Mr McKirdy (pictured) said the treatment backlog that arose during the pandemic had resulted in a situation that looked to some people like a “problem which feels too big to solve”.
He added: “I fear there is now, after the pandemic, a loss of faith in the ability of the NHS to deliver services.”
When asked whether this loss of faith would have occurred without the pandemic, Mr McKirdy said although NHS waiting lists across all four nations had been steadily increasing since 2010, without the pandemic he did not think things would be as bad as they are now “because we had a complete loss of capacity to deliver planned care for those without urgent (needs) for a period of six, 12, nearly 18 months.
“To take that out a system which is usually working as close to capacity as is possible, it’s not possible to restore that quickly.”
However, he encouraged people to remain optimistic about the ability of NHS to overcome the challenges it faces post-pandemic and said: “I do think it is possible for us to restore that model.
“We know that it can be restored, it will just take a lot of effort and it will take some time.
“But the way of restoring the NHS to the position it was in prior to the pandemic is to increase the capacity of our service to deliver for the patients who are waiting.
“And that will take capacity and money and resource, but it will also take leadership and willingness and to some extent, sadly, patients’ patience.”
He added: “I would encourage people … not to lose faith in the capacity for that to happen. It’s not that the model of delivery is wrong, or the funding model is wrong, or any of the other things we sometimes hear commentators suggest.
“It may be that simply this is a system that doesn’t yet have the capacity to deliver that catch-up.”
During his evidence to the inquiry, the cancer specialist also described having to rapidly adapt long-standing medical processes and procedures in the early stage of the virus, including what treatments could be given, and how staff could interact with patients.
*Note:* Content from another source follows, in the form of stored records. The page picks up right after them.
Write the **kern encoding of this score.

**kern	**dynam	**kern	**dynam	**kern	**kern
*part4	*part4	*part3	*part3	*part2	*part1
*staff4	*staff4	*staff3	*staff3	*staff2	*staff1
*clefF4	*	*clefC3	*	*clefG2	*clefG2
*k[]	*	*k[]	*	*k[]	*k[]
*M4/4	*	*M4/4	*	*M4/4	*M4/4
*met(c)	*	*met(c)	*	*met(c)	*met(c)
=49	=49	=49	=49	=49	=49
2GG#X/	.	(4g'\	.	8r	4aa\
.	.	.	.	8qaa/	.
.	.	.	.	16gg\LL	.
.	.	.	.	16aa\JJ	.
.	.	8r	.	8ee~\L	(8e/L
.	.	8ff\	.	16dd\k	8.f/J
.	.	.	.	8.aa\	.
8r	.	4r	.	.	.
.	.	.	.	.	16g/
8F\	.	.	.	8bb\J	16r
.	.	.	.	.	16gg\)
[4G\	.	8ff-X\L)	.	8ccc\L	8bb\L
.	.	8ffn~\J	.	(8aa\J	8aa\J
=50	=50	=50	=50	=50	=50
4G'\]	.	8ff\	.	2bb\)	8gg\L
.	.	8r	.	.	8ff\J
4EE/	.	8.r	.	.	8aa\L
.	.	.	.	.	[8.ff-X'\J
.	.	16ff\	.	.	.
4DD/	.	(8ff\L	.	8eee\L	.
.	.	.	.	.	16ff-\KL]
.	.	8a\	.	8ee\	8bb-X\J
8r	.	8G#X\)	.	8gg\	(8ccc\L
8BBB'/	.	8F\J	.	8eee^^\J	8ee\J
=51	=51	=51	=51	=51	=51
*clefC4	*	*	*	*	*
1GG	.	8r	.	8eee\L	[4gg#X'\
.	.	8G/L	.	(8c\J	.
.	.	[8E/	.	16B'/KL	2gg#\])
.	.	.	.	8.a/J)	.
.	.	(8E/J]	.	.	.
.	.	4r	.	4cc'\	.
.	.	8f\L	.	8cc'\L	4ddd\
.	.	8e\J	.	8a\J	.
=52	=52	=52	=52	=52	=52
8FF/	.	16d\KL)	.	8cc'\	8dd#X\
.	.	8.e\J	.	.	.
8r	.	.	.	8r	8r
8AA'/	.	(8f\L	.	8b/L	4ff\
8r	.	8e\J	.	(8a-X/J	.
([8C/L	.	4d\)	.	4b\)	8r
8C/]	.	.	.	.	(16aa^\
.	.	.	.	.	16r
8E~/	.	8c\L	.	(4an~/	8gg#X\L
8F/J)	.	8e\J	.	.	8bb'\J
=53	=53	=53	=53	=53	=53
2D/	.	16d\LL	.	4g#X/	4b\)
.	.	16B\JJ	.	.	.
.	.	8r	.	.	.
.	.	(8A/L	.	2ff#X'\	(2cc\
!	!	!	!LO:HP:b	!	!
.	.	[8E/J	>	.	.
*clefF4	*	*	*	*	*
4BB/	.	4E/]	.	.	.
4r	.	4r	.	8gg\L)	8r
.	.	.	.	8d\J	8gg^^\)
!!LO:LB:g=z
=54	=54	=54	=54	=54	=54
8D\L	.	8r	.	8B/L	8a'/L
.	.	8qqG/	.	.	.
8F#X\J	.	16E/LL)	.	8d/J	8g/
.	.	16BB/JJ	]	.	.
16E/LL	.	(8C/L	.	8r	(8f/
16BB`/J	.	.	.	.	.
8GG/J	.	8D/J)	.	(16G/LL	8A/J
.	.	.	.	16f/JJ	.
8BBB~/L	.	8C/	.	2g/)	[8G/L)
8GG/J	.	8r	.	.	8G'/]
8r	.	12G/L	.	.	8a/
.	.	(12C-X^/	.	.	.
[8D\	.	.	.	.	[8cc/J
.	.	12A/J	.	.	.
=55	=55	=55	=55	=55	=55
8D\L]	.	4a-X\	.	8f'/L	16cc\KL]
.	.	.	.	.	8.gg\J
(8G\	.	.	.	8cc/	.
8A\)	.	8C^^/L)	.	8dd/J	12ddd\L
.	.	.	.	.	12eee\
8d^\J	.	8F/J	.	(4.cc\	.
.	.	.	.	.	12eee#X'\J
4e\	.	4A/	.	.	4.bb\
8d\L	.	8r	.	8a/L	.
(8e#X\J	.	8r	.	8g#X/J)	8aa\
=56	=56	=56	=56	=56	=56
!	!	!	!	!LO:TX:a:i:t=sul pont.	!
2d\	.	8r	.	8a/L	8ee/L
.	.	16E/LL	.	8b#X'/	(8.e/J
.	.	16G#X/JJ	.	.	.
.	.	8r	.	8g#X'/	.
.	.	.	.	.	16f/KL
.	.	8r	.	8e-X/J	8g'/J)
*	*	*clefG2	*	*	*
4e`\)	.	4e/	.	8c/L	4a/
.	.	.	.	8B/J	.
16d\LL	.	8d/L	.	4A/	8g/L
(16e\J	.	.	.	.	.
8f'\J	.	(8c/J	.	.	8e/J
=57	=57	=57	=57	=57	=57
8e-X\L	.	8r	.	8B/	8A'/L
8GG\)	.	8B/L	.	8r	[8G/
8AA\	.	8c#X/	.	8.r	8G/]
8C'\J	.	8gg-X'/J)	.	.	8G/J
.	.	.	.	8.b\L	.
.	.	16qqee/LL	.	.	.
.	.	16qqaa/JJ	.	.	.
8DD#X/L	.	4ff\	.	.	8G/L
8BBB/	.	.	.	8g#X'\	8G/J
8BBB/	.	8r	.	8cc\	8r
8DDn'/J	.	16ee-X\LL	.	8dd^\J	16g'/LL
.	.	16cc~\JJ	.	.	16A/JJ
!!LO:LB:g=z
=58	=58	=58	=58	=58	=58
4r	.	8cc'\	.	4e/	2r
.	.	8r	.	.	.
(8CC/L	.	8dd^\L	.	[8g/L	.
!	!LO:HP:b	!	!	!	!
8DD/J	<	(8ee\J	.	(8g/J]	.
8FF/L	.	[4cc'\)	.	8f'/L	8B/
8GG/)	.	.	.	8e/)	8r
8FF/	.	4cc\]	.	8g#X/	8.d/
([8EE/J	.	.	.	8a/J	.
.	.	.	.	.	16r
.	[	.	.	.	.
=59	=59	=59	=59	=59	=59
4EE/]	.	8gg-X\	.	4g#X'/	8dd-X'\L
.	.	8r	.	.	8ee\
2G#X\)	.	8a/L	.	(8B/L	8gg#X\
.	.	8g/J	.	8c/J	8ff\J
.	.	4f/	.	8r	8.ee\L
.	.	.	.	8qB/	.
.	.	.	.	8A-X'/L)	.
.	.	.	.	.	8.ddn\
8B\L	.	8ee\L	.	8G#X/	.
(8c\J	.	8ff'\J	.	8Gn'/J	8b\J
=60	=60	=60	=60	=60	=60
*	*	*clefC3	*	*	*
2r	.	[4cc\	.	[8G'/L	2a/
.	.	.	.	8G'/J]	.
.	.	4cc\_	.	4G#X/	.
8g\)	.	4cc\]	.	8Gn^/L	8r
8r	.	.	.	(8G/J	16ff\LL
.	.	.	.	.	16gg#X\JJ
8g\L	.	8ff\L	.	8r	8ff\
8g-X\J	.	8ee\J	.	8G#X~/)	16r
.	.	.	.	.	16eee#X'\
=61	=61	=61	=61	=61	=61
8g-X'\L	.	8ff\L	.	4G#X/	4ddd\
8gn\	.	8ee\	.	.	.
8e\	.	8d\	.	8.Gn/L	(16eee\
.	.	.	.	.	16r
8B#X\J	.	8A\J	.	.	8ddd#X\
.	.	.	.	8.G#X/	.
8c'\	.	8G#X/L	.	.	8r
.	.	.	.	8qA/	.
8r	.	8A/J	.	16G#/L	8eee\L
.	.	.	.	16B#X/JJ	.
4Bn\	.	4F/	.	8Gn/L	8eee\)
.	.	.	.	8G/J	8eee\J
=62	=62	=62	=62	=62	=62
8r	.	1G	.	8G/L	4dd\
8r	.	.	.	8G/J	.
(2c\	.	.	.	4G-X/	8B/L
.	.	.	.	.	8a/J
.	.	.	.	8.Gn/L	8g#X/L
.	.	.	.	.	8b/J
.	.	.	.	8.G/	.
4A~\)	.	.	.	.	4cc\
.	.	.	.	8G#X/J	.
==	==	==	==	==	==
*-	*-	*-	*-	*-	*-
He also said there was a six-month pause in breast cancer screenings done by his team in the west of Scotland, but the service has now caught up.
He said: “We had to change what we normally would have done, so we changed the protocols by which we would normally have given care.”
He also described the impact on patients and staff of having to wear PPE and maintain social distancing, and said that there was a “sense of anxiety” among clinical staff in the early stages of the pandemic due to a lack of understanding of how the virus spread, or of who had it.
At one point, he described the particular difficulty of having to break bad news to cancer patients over the phone, or in socially-distanced settings where patients were alone rather than accompanied by a family member or friend.
He said: “With the telephone all we have is our speech and listening. We don’t have any sense of how the patient is looking, what their comprehension is of what we’re saying to them, their level of fear and anxiety about what we have said, whether something needs to be repeated.”
“You’re working rather literally in the dark because you can’t see that patient.”
The inquiry was established to discover the facts and learn the lessons of the strategic devolved response to the Covid-19 pandemic in Scotland, covering the period January 1 2020 to December 31 2022.
It continues before Lord Brailsford in Edinburgh.